▶ TEXTO EM ESTUDO
◇ ◇ ◇ ◇ ◇
Cuidado com o calor e animais peçonhentos

Com a chegada do verão e o calor, animais peçonhentos também resolvem sair e, por fim, aparecem em residências, estabelecimentos ou qualquer outro local onde suas presenças não são habituais. Segundo dados disponibilizados pelo Corpo de Bombeiros do município de Brusque, somente no ano de 2014 já foram registradas três aparições desses bichos até a última sexta-feira (7), principalmente cobras. Entretanto, na terça-feira (11), os socorristas foram acionados para a captura de uma cobra Coral falsa, não peçonhenta, no Bairro Guarani. (Conforme foto).
De acordo com o comandante do CBM da cidade, tenente Hugo Manfrin Dalossi, é necessário fazer algumas prevenções com a chegada do calor. “Sempre, quando estiver em área rural, utilizar calçados, na maioria dos casos vai proteger de alguma picada que a pessoa possa levar desses animais peçonhentos”, pontua ele. Além disso, sempre quando a pessoa for mexer em resto de vegetação ou material acumulado deve usar luvas para evitar contato com os peçonhentos. Nas residências é necessário tampar as frestas e buracos para, assim, evitar o aparecimento de algo indesejável, da mesma forma manter o entorno das residências limpo.
“O nosso município (Brusque) está encravado em mata fechada e favorece muito [o aparecimento], principalmente, de espécies de cobra jararaca e jararacuçu”. Ainda segundo Dalossi, é preciso evitar também realizar trilhas nos períodos de amanhecer e entardecer, horários que eles mais gostam de sair de suas ‘tocas’.
No ano passado, em Brusque, foram registradas três ocorrências de animais peçonhentos, apenas levando em consideração as em que a vítima chama o Corpo de Bombeiros. Sem contar as ocasiões em que pessoas acabam por matar os bichos.
Contaminação
Caso houver picada por animal peçonhento, Manfrin diz que pode ser lavado o local da mordida, com sabão e água. “Se possível, identificar as características da serpente. Isso vai favorecer depois no hospital a identificação do tipo de veneno que aquela serpente possui. Não se deve fazer torniquete de forma alguma e manter a vítima calma, quanto mais ela ficar agitada, mais vai favorecer a atuação do veneno”.
◇ ◇ ◇ ◇ ◇
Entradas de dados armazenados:
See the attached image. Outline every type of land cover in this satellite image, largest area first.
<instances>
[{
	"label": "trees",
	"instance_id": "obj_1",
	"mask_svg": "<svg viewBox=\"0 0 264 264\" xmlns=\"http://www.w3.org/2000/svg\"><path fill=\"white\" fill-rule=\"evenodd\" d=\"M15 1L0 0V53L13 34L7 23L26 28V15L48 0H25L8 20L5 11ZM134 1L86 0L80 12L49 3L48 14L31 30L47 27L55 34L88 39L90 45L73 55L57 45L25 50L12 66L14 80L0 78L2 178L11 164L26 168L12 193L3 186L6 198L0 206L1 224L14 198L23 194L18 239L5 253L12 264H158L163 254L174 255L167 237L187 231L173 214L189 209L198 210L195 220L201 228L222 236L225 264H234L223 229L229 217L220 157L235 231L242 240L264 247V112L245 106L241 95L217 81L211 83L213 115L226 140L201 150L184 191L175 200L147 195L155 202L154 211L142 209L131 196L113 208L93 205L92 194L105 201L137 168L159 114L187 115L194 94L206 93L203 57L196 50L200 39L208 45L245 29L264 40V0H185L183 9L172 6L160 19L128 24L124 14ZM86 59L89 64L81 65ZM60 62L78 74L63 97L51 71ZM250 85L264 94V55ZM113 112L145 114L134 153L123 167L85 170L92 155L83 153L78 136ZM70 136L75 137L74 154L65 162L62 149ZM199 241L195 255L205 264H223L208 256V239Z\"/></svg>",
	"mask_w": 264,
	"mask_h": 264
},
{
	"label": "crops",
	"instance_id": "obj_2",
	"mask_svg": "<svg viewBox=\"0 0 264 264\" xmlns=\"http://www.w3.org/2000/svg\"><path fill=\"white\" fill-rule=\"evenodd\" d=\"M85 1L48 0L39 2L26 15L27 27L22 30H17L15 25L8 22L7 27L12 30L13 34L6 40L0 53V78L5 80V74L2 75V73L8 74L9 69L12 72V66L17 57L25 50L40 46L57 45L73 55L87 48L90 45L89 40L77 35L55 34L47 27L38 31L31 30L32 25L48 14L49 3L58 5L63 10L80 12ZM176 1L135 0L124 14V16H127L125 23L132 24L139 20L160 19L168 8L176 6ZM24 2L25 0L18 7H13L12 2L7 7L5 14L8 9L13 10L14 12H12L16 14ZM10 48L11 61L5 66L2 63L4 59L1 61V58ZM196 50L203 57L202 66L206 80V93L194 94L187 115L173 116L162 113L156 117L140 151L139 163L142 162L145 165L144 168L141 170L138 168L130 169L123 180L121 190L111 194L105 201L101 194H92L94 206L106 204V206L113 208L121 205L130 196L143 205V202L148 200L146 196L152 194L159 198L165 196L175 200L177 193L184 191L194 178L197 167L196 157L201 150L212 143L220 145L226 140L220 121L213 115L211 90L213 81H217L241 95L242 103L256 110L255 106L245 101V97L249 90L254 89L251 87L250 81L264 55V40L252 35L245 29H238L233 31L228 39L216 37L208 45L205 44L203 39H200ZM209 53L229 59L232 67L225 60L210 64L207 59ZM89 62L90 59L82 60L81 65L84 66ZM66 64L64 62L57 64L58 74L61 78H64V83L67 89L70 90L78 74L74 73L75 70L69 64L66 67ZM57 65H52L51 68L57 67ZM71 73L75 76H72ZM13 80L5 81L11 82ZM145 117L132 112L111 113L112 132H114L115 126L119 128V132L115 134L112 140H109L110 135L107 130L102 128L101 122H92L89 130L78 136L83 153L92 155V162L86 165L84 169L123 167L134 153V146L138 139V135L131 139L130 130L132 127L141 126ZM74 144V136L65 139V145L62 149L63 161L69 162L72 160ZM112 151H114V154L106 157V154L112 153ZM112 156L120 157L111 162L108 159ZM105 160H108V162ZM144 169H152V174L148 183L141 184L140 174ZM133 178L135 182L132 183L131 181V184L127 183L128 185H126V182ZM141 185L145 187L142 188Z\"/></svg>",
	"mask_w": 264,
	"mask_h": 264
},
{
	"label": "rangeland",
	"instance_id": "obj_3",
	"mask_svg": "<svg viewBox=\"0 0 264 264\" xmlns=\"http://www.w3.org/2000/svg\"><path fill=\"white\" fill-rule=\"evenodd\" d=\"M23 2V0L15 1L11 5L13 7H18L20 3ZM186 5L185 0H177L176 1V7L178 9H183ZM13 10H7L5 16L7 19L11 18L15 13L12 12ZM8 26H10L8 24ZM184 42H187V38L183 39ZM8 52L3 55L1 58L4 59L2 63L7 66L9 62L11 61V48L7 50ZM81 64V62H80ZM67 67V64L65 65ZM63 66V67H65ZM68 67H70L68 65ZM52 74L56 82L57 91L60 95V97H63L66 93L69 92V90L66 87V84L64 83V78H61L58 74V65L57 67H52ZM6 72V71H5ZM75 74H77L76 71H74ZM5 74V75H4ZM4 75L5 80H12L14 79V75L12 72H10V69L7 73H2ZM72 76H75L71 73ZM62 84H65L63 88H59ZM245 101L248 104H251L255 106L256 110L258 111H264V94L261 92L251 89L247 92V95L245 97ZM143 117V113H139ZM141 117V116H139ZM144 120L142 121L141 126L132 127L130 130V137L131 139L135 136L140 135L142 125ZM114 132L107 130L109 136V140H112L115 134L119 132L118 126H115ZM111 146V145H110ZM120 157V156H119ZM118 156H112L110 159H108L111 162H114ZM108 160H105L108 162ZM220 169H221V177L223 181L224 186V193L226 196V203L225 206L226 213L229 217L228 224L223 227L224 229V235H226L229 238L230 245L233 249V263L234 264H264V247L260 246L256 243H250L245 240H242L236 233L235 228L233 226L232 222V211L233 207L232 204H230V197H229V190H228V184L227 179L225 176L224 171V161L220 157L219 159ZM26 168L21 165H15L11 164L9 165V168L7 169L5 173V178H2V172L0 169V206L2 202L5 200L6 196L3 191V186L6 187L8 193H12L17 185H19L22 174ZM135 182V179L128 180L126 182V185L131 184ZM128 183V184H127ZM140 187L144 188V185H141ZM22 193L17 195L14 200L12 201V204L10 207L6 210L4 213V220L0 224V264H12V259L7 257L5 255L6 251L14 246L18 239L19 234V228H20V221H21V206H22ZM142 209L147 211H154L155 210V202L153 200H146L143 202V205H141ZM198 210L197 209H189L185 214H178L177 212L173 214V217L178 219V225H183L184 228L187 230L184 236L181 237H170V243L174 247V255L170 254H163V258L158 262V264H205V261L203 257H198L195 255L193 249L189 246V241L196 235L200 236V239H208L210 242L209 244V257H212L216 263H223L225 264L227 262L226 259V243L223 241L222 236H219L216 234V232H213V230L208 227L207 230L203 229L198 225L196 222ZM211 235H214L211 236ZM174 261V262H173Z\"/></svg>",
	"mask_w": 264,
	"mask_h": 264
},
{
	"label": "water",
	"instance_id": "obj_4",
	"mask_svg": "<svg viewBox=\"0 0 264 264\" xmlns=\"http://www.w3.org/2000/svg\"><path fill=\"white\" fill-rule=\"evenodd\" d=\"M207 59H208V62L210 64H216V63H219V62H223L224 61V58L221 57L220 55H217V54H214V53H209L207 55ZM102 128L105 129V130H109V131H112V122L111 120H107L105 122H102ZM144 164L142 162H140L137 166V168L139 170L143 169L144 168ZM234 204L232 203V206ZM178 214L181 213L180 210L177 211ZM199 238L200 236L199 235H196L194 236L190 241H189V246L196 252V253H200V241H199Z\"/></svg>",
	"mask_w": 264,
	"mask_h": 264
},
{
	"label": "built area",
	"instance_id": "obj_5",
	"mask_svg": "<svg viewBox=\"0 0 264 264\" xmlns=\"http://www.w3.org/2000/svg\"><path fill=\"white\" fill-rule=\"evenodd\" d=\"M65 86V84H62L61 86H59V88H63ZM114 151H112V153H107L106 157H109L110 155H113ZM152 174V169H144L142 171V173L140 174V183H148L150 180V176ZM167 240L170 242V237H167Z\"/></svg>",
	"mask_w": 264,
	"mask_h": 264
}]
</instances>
◇ ◇ ◇ ◇ ◇
▶ ATIVIDADE 1
Traduza para o inglês esta frase do texto sobre o calor e os animais peçonhentos: "No ano passado, em Brusque, foram registradas três ocorrências de animais peçonhentos, apenas levando em consideração as em que a vítima chama o Corpo de Bombeiros."
▶ ATIVIDADE 2
Dê prosseguimento ao texto sobre o calor e os animais peçonhentos, começando depois da última frase apresentada.

▶ RESPOSTA DO EXERCÍCIO 1
Last year, in Brusque, three incidents involving venomous animals were recorded, counting only those in which the victim calls the Fire Department.

▶ RESPOSTA DO EXERCÍCIO 2
Se a picada for em algum membro do corpo, a vítima deve permanecer com o membro elevado e diminuir a circulação, ajudando a não espalhar a contaminação pelo corpo.
Animais peçonhentos
Os animais com peçonha são todos aqueles que conseguem injetar algum tipo de substância tóxica, sendo os mais comuns em Brusque e região as cobras, aranhas e escorpiões. Além desses, segundo o Ministério da Saúde, “os lepidópteros (mariposas e suas larvas), de himenópteros (abelhas, formigas e vespas), de coleópteros (besouros), de quilópodes (lacraias), de peixes, de cnidários (águas-vivas e caravelas), entre outros” também aparecem com certa frequência no país.
Conforme o comandante dos Bombeiros de Brusque, a pessoa que encontrar algum tipo dos que foram citados deve ficar à distância deles, jamais tentar capturar e acionar o 193 (Corpo de Bombeiros). “Esse animal, como se trata de um animal selvagem, não pode ser morto. A gente vai capturar ele e soltar na natureza, em um local isolado”.
Como a lei N° 5.197, de 3 de janeiro de 1967 é que rege a proteção dos animais silvestres, os que são considerados nocivos à saúde pública, não é permitido o extermínio desses animais. “Então, a gente captura esse animal e vai ser solto numa área distante de residência. Não vai causar perigo algum a nenhuma pessoa”, finaliza.